(完)嘘で溢れた恋に涙する
そっちに視線を向けると、理玖がノートの切れ端をこっちに寄せてきた。



【放課後、校舎案内するよ!】



正直、断りたい。


いや断らなければいけない。


理玖は気づいてないのかもしれないけど、私は理玖から憎まれるべき存在なのだ。


陸玖のみならずクラスのみんなにも近づく気は無い。


私に他のみんなと同じように一緒に笑い合う権利はないから。



そうやってこれまでも過ごしてきた。



初めこそ興味は持たれるものの、時が経ち自分から関わることをしなければだいたい私に対する興味はなくなり影の薄い存在となれる。

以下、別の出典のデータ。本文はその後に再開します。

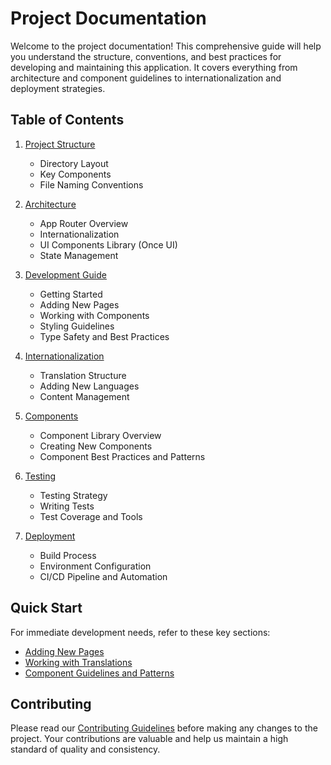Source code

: # Project Documentation

Welcome to the project documentation! This comprehensive guide will help you understand the structure, conventions, and best practices for developing and maintaining this application. It covers everything from architecture and component guidelines to internationalization and deployment strategies.

## Table of Contents

1. [Project Structure](./structure/README.md)
   - Directory Layout
   - Key Components
   - File Naming Conventions

2. [Architecture](./architecture/README.md)
   - App Router Overview
   - Internationalization
   - UI Components Library (Once UI)
   - State Management

3. [Development Guide](./development/README.md)
   - Getting Started
   - Adding New Pages
   - Working with Components
   - Styling Guidelines
   - Type Safety and Best Practices

4. [Internationalization](./i18n/README.md)
   - Translation Structure
   - Adding New Languages
   - Content Management

5. [Components](./components/README.md)
   - Component Library Overview
   - Creating New Components
   - Component Best Practices and Patterns

6. [Testing](./testing/README.md)
   - Testing Strategy
   - Writing Tests
   - Test Coverage and Tools

7. [Deployment](./deployment/README.md)
   - Build Process
   - Environment Configuration
   - CI/CD Pipeline and Automation

## Quick Start

For immediate development needs, refer to these key sections:
- [Adding New Pages](./development/adding-pages.md)
- [Working with Translations](./i18n/translations.md)
- [Component Guidelines and Patterns](./components/guidelines.md)

## Contributing

Please read our [Contributing Guidelines](./contributing.md) before making any changes to the project. Your contributions are valuable and help us maintain a high standard of quality and consistency.
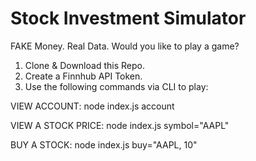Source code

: # Stock Investment Simulator
FAKE Money. Real Data. Would you like to play a game?

1. Clone & Download this Repo.
2. Create a Finnhub API Token.
3. Use the following commands via CLI to play:

VIEW ACCOUNT:
node index.js account

VIEW A STOCK PRICE:
node index.js symbol="AAPL"

BUY A STOCK:
node index.js buy="AAPL, 10"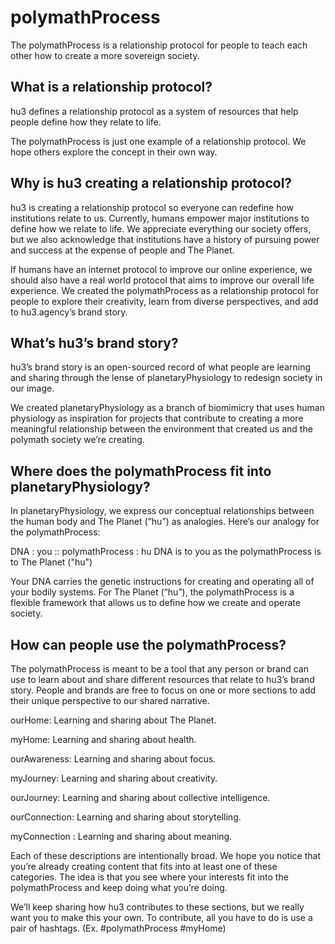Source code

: # polymathProcess
The polymathProcess is a relationship protocol for people to teach each other how to create a more sovereign society.

## What is a relationship protocol? 
hu3 defines a relationship protocol as a system of resources that help people define how they relate to life. 

The polymathProcess is just one example of a relationship protocol. We hope others explore the concept in their own way.

## Why is hu3 creating a relationship protocol?
hu3 is creating a relationship protocol so everyone can redefine how institutions relate to us. Currently, humans empower major institutions to define how we relate to life. We appreciate everything our society offers, but we also acknowledge that institutions have a history of pursuing power and success at the expense of people and The Planet.

If humans have an internet protocol to improve our online experience, we should also have a real world protocol that aims to improve our overall life experience. We created the polymathProcess as a relationship protocol for people to explore their creativity, learn from diverse perspectives, and add to hu3.agency’s brand story. 

## What’s hu3’s brand story?
hu3’s brand story is an open-sourced record of what people are learning and sharing through the lense of planetaryPhysiology to redesign society in our image.

We created planetaryPhysiology as a branch of biomimicry that uses human physiology as inspiration for projects that contribute to creating a more meaningful relationship between the environment that created us and the polymath society we’re creating.

## Where does the polymathProcess fit into planetaryPhysiology?
In planetaryPhysiology, we express our conceptual relationships between the human body and The Planet (“hu”) as analogies. Here’s our analogy for the polymathProcess:

DNA  :  you ::  polymathProcess  :  hu
DNA is to you as the polymathProcess is to The Planet ("hu")

Your DNA carries the genetic instructions for creating and operating all of your bodily systems. For The Planet (“hu”), the polymathProcess is a flexible framework that allows us to define how we create and operate society.

## How can people use the polymathProcess?
The polymathProcess is meant to be a tool that any person or brand can use to learn about and share different resources that relate to hu3’s brand story. People and brands are free to focus on one or more sections to add their unique perspective to our shared narrative.

ourHome: Learning and sharing about The Planet.

myHome: Learning and sharing about health.

ourAwareness: Learning and sharing about focus.

myJourney: Learning and sharing about creativity.

ourJourney: Learning and sharing about collective intelligence.

ourConnection: Learning and sharing about storytelling.

myConnection : Learning and sharing about meaning.

Each of these descriptions are intentionally broad. We hope you notice that you’re already creating content that fits into at least one of these categories. The idea is that you see where your interests fit into the polymathProcess and keep doing what you’re doing.

We’ll keep sharing how hu3 contributes to these sections, but we really want you to make this your own. To contribute, all you have to do is use a pair of hashtags. (Ex. #polymathProcess #myHome)
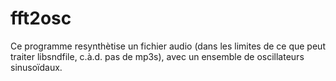 fft2osc
=======
Ce programme resynthètise un fichier audio (dans les limites de ce que peut traiter libsndfile, c.à.d. pas de mp3s), avec un ensemble de oscillateurs sinusoïdaux.
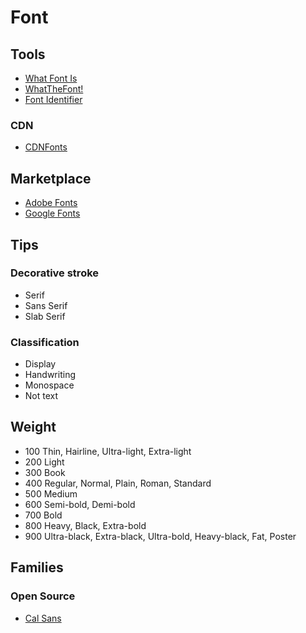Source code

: # Font

<!--
vk

TTF, OTF, WOFF, EOT & SVG
-->

## Tools

- [What Font Is](https://whatfontis.com)
- [WhatTheFont!](https://myfonts.com/WhatTheFont)
- [Font Identifier](https://fontsquirrel.com/matcherator)

### CDN

- [CDNFonts](https://cdnfonts.com)

## Marketplace

- [Adobe Fonts](https://fonts.adobe.com)
- [Google Fonts](https://fonts.google.com)

<!--
https://fontspring.com
-->

## Tips

### Decorative stroke

- Serif
- Sans Serif
- Slab Serif

### Classification

- Display
- Handwriting
- Monospace
- Not text

<!--
- Script
- Symbols
- Blackletter
-->

## Weight

- 100 Thin, Hairline, Ultra-light, Extra-light
- 200 Light
- 300 Book
- 400 Regular, Normal, Plain, Roman, Standard
- 500 Medium
- 600 Semi-bold, Demi-bold
- 700 Bold
- 800 Heavy, Black, Extra-bold
- 900 Ultra-black, Extra-black, Ultra-bold, Heavy-black, Fat, Poster

## Families

<!--
sans
code
-->

### Open Source

- [Cal Sans](https://github.com/calcom/font)
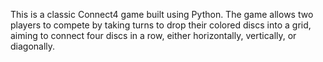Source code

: This is a classic Connect4 game built using Python. The game allows two players to compete by taking turns to drop their colored discs into a grid, aiming to connect four discs in a row, either horizontally, vertically, or diagonally.
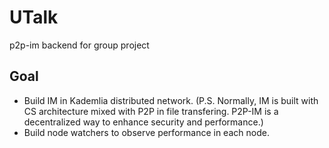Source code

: # UTalk
p2p-im backend for group project
## Goal
- Build IM in Kademlia distributed network. (P.S. Normally, IM is built with CS architecture mixed with P2P in file transfering. P2P-IM is a decentralized way to enhance security and performance.)
- Build node watchers to observe performance in each node.

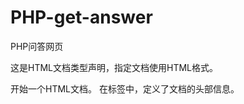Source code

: # PHP-get-answer
PHP问答网页
<!DOCTYPE html>
这是HTML文档类型声明，指定文档使用HTML格式。
<html>
开始一个HTML文档。
<head>
  <title>问答程序</title>
</head>
在<head>标签中，定义了文档的头部信息。<title>标签用于指定文档的标题，这里的标题是"问答程序"。
<form method="POST" action="get_answer.php">
<form>标签用于创建一个表单，method="POST"指定表单的提交方法为POST，action="get_answer.php"指定了提交表单时要发送数据的目标URL为"get_answer.php"。
<label for="question">问题：</label>
<label>标签用于创建表单元素的标签。for="question"指定了与下面的输入框相关联的id为"question"的元素。这里显示的文本是"问题："。
<input type="text" id="question" name="question" required>
<input>标签用于创建一个输入框。type="text"指定输入框类型为文本，id="question"指定了该输入框的id为"question"，name="question"指定了该输入框的名称为"question"，required表示该输入框为必填项。
<button type="submit">提交</button>
<button>标签用于创建一个按钮。type="submit"指定按钮的类型为提交按钮，点击该按钮将提交表单数据。这里按钮上显示的文本是"提交"。
</form>
结束表单。
</body>
</html>
结束文档的<body>和<html>标签。
<?php
这是PHP代码的起始标记，表示以下内容是PHP代码。
// 获取提交的问题
$question = $_POST['question'];
这行代码用于从表单提交的POST请求中获取问题。它将表单字段question的值赋给变量$question，即获取用户提交的问题。
// 根据问题选择相应的答案
$answer = '';
switch ($question) {
  case '你好':
    $answer = '你好';
    break;
  case '你的名字是什么':
    $answer = '黄文定';
    break;
  case '你的生日是什么时候':
    $answer = '2009年7月18日';
    break;
  case '你是中国人吗':
    $answer = '我是中国人';
    break;
  case '台湾是中国的吗':
    $answer = '台湾是中国的';
    break;
  case '你爱我吗':
    $answer = '这是一个由我决定的选项，我需要认真，但是我还是爱着你';
    break;
  case '你喜欢去哪里':
    $answer = '中国大陆和中国台湾';
    break;
  case '你有朋友吗':
    $answer = '没有';
    break;
  case '你的心情怎么样':
    $answer = '自卑，孤独';
    break;
  default:
    $answer = '抱歉，我无法回答你的问题';
    break;
}
这段代码使用switch语句根据用户的问题选择相应的答案。根据$question的值，将执行匹配的case语句块并将对应的答案赋给变量$answer。如果没有匹配的问题，将执行default语句块，并将默认答案赋给$answer。
// 显示答案
echo '<p>问题：' . $question . '</p>';
echo '<p>回答：' . $answer . '</p>';
这两行代码用于将问题和答案显示在网页上。使用echo语句将HTML代码和变量值输出到页面。在这里，它们将问题和答案包装在<p>标签中，并通过字符串拼接将变量值插入到HTML代码中。
?>
这是PHP代码的结束标记，表示PHP代码块的结束。
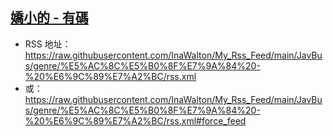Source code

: ## [嬌小的 - 有碼](https://www.javbus.com/genre/3k)
 - RSS 地址：https://raw.githubusercontent.com/InaWalton/My_Rss_Feed/main/JavBus/genre/%E5%AC%8C%E5%B0%8F%E7%9A%84%20-%20%E6%9C%89%E7%A2%BC/rss.xml
 - 或：https://raw.githubusercontent.com/InaWalton/My_Rss_Feed/main/JavBus/genre/%E5%AC%8C%E5%B0%8F%E7%9A%84%20-%20%E6%9C%89%E7%A2%BC/rss.xml#force_feed
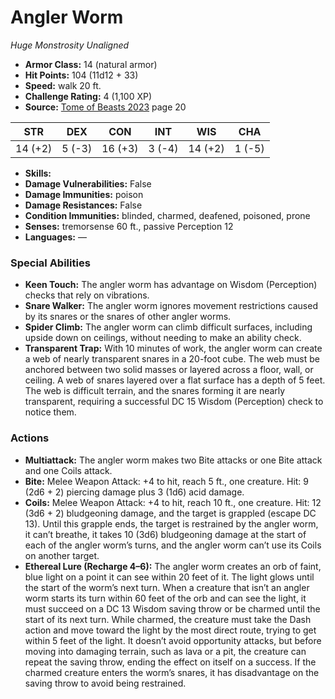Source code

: # Angler Worm

*Huge* *Monstrosity* *Unaligned*

- **Armor Class:** 14 (natural armor)
- **Hit Points:** 104 (11d12 + 33)
- **Speed:** walk 20 ft.
- **Challenge Rating:** 4 (1,100 XP)
- **Source:** [Tome of Beasts 2023](https://koboldpress.com/kpstore/product/tome-of-beasts-1-2023-edition/) page 20

| STR | DEX | CON | INT | WIS | CHA |
| --- | --- | --- | --- | --- | --- |
| 14 (+2) | 5 (-3) | 16 (+3) | 3 (-4) | 14 (+2) | 1 (-5) |

- **Skills:** 
- **Damage Vulnerabilities:** False
- **Damage Immunities:** poison
- **Damage Resistances:** False
- **Condition Immunities:** blinded, charmed, deafened, poisoned, prone
- **Senses:** tremorsense 60 ft., passive Perception 12
- **Languages:** —

### Special Abilities

- **Keen Touch:** The angler worm has advantage on Wisdom (Perception) checks that rely on vibrations.
- **Snare Walker:** The angler worm ignores movement restrictions caused by its snares or the snares of other angler worms.
- **Spider Climb:** The angler worm can climb difficult surfaces, including upside down on ceilings, without needing to make an ability check.
- **Transparent Trap:** With 10 minutes of work, the angler worm can create a web of nearly transparent snares in a 20-foot cube. The web must be anchored between two solid masses or layered across a floor, wall, or ceiling. A web of snares layered over a flat surface has a depth of 5 feet. The web is difficult terrain, and the snares forming it are nearly transparent, requiring a successful DC 15 Wisdom (Perception) check to notice them.

### Actions

- **Multiattack:** The angler worm makes two Bite attacks or one Bite attack and one Coils attack.
- **Bite:** Melee Weapon Attack: +4 to hit, reach 5 ft., one creature. Hit: 9 (2d6 + 2) piercing damage plus 3 (1d6) acid damage.
- **Coils:** Melee Weapon Attack: +4 to hit, reach 10 ft., one creature. Hit: 12 (3d6 + 2) bludgeoning damage, and the target is grappled (escape DC 13). Until this grapple ends, the target is restrained by the angler worm, it can’t breathe, it takes 10 (3d6) bludgeoning damage at the start of each of the angler worm’s turns, and the angler worm can’t use its Coils on another target.
- **Ethereal Lure (Recharge 4–6):** The angler worm creates an orb of faint, blue light on a point it can see within 20 feet of it. The light glows until the start of the worm’s next turn. When a creature that isn’t an angler worm starts its turn within 60 feet of the orb and can see the light, it must succeed on a DC 13 Wisdom saving throw or be charmed until the start of its next turn. While charmed, the creature must take the Dash action and move toward the light by the most direct route, trying to get within 5 feet of the light. It doesn’t avoid opportunity attacks, but before moving into damaging terrain, such as lava or a pit, the creature can repeat the saving throw, ending the effect on itself on a success. If the charmed creature enters the worm’s snares, it has disadvantage on the saving throw to avoid being restrained.

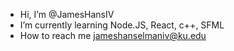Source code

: - Hi, I’m @JamesHansIV
- I’m currently learning Node.JS, React, c++, SFML
- How to reach me jameshanselmaniv@ku.edu

<!---
JamesHansIV/JamesHansIV is a ✨ special ✨ repository because its `README.md` (this file) appears on your GitHub profile.
You can click the Preview link to take a look at your changes.
--->
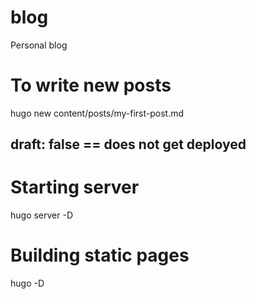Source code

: # blog
Personal blog

# To write new posts
hugo new content/posts/my-first-post.md
## draft: false == does not get deployed

# Starting server
hugo server -D

# Building static pages
hugo -D

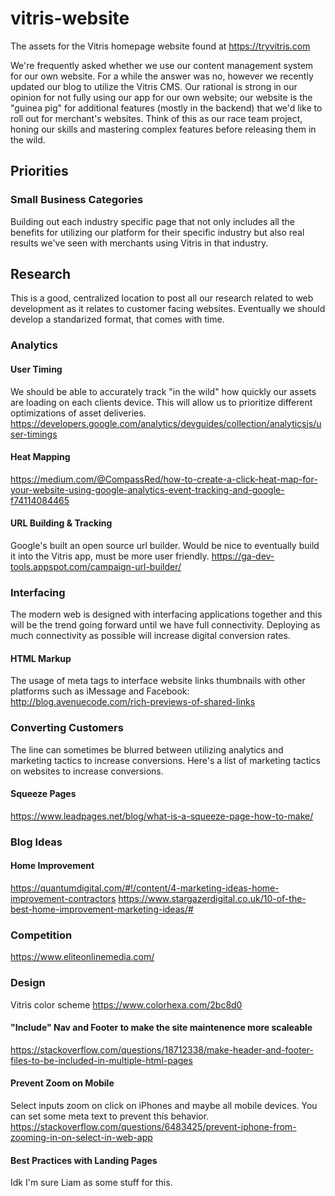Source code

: # vitris-website
The assets for the Vitris homepage website found at https://tryvitris.com

We're frequently asked whether we use our content management system for our own website. For a while the answer was no, however we recently updated our blog to utilize the Vitris CMS. Our rational is strong in our opinion for not fully using our app for our own website; our website is the "guinea pig" for additional features (mostly in the backend) that we'd like to roll out for merchant's websites. Think of this as our race team project, honing our skills and mastering complex features before releasing them in the wild.

## Priorities

  ### Small Business Categories
  Building out each industry specific page that not only includes all the benefits for utilizing our platform for their specific industry but also real results we've seen with merchants using Vitris in that industry.

## Research

This is a good, centralized location to post all our research related to web development as it relates to customer facing websites. Eventually we should develop a standarized format, that comes with time.

  ### Analytics

  #### User Timing
  We should be able to accurately track "in the wild" how quickly our assets are loading on each clients device. This will allow us to prioritize different optimizations of asset deliveries.
  https://developers.google.com/analytics/devguides/collection/analyticsjs/user-timings
  
  #### Heat Mapping
  https://medium.com/@CompassRed/how-to-create-a-click-heat-map-for-your-website-using-google-analytics-event-tracking-and-google-f74114084465
  
  #### URL Building & Tracking
  Google's built an open source url builder. Would be nice to eventually build it into the Vitris app, must be more user friendly.
  https://ga-dev-tools.appspot.com/campaign-url-builder/
  
  ### Interfacing
  The modern web is designed with interfacing applications together and this will be the trend going forward until we have full connectivity. Deploying as much connectivity as possible will increase digital conversion rates.
  
  #### HTML Markup
  The usage of meta tags to interface website links thumbnails with other platforms such as iMessage and Facebook: http://blog.avenuecode.com/rich-previews-of-shared-links
  
  ### Converting Customers
  The line can sometimes be blurred between utilizing analytics and marketing tactics to increase conversions. Here's a list of marketing tactics on websites to increase conversions.
  
  #### Squeeze Pages
  https://www.leadpages.net/blog/what-is-a-squeeze-page-how-to-make/
  
  ### Blog Ideas
  
  #### Home Improvement
  https://quantumdigital.com/#!/content/4-marketing-ideas-home-improvement-contractors
  https://www.stargazerdigital.co.uk/10-of-the-best-home-improvement-marketing-ideas/#
  
  ### Competition
  https://www.eliteonlinemedia.com/
  
  ### Design
  
  Vitris color scheme https://www.colorhexa.com/2bc8d0
  
  #### "Include" Nav and Footer to make the site maintenence more scaleable
  https://stackoverflow.com/questions/18712338/make-header-and-footer-files-to-be-included-in-multiple-html-pages
  
  #### Prevent Zoom on Mobile
  Select inputs zoom on click on iPhones and maybe all mobile devices. You can set some meta text to prevent this behavior.
  https://stackoverflow.com/questions/6483425/prevent-iphone-from-zooming-in-on-select-in-web-app
  
  #### Best Practices with Landing Pages
  Idk I'm sure Liam as some stuff for this.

でもだからといって、自分から嫌われると言うわけではない。


初めは当たり障りない対応をして、徐々に離れていけばいい。



だけど陸玖は別枠だ。



初めから関わるべきじゃなかった。



理玖に会った時から、頭の中で警鐘が鳴り響いているような感じ。


従わなかったら後でとんでもないことになりそうな気しかしない。



何も気づかれないで、あと半年、この中学校で静かに過ごしたい。


だから、


【ごめんなさい
実はまだ引っ越しの片付けとか終わってなくて早く帰らなきゃいけないから、また今度お願いしてもいいかな】


なるべく丁寧に文字を書いて、
一度見直してから理玖の机に置いた。


理玖はしばらくじっとそれを見て、それからまたさっきの切れ端のスペースに何か書き込んでいる。


どうか納得してくれますようにと、横目に祈る。